Currently, most 2D materials research is focused on graphene, but the fact that this material lacks a direct electronic band gap between its valence and conduction bands means that scientists are now starting to look at other 2D candidates too. A band gap is essential for electronics applications because it allows a material to switch the flow of electrons on and off.

Transition materials

Among the promising newcomers are the transition metals known as "dichalcogenides" (TMDCs). Such materials have the chemical formula MX2, where M is a transition metal (such as molybdenum or tungsten) and X is a "chalcogen" (such as sulphur, selenium or tellurium) – when they are scaled down from their bulk to monolayers, the materials go from being indirect band-gap semiconductors to direct band-gap semiconductors. This scaling also allows them to efficiently absorb and emit light, making them ideal for use in a variety of optoelectronic devices.

However, there is a problem in that TMDCs respond relatively slowly to light. They also have a large band gap – roughly between 1.5 and 2 eV – and so are only suitable for device applications that work in the visible part of the electromagnetic spectrum. A material with a direct and small band gap, as well as a fast photoresponse, could therefore bridge the gap between graphene (a zero-gap semiconductor) and TMDCs with their large band gaps.

Black layers

Phosphorene, also known as few-layer black phosphorus and which can be obtained by mechanically cleaving black phosphorus crystals (in the same way that graphene layers are mechanically exfoliated from bulk graphite), is one such material. Although researchers have known about bulk black phosphorus since the 1960s, it is only very recently that they have tried to isolate single layers of the material. Just as in graphene, phosphorene atoms are arranged in a hexagonal lattice, but with its direct and small band gap (of 0.3 eV for the bulk material and between 0.33 and 0.81 eV for the device made in this work), phosphorene can quickly switch between insulating and conducting states. The material is still thin enough to confine electrons, however, so that charge flows quickly through the structure – something that leads to the high charge mobilities that are crucial for making ultrafast photodetectors and other electronics devices.

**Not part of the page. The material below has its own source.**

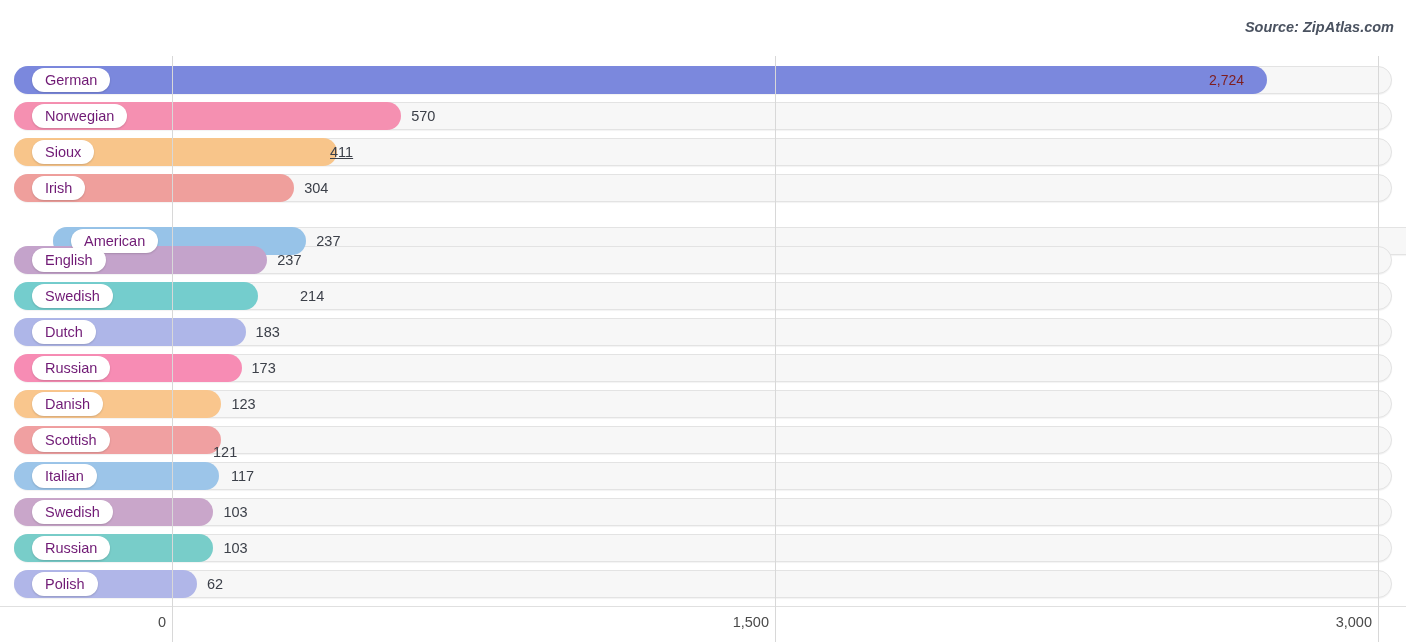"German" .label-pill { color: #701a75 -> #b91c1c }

When exposed to visible and near-infrared light, FETs made from phosphorene show a photoresponse that reaches 4.8 mA/W. This is faster than both MoS2- and WS2-based photodetectors. Importantly, the material is also "ambipolar", which means that it can conduct with both electrons and holes, and so can be used to construct p–n. Finally, phosphorene's hole mobility can reach nearly 300 cm2/Vs, which is about three to five times that of MoS2, while silicon's hole mobility is just 100 cm2/Vs.

Light response

The researchers obtained their phosphorene by exfoliating bulk black phosphorus, and then used it to fabricate FETs in the lab. "In contrast to conventional FETs fabricated in the microelectronics industry, our transistors have their conduction channel exposed to allow light to reach the channel. By shining light of different wavelengths onto the channel, we can determine how the transistors respond to this light," says Michele Buscema of Delft University of Technology.

According to the team, the FETs could make good optical sensors and solar cells. Phosphorene is particularly suited to detection applications in the near infrared and so also in night-vision imaging, for example, where TMDCs do not work because of their large band gap. The Delft team is now looking at exploiting the ambipolar behaviour of black phosphorus to build p–n junctions and solar cells.

The current work is detailed in Nano Letters.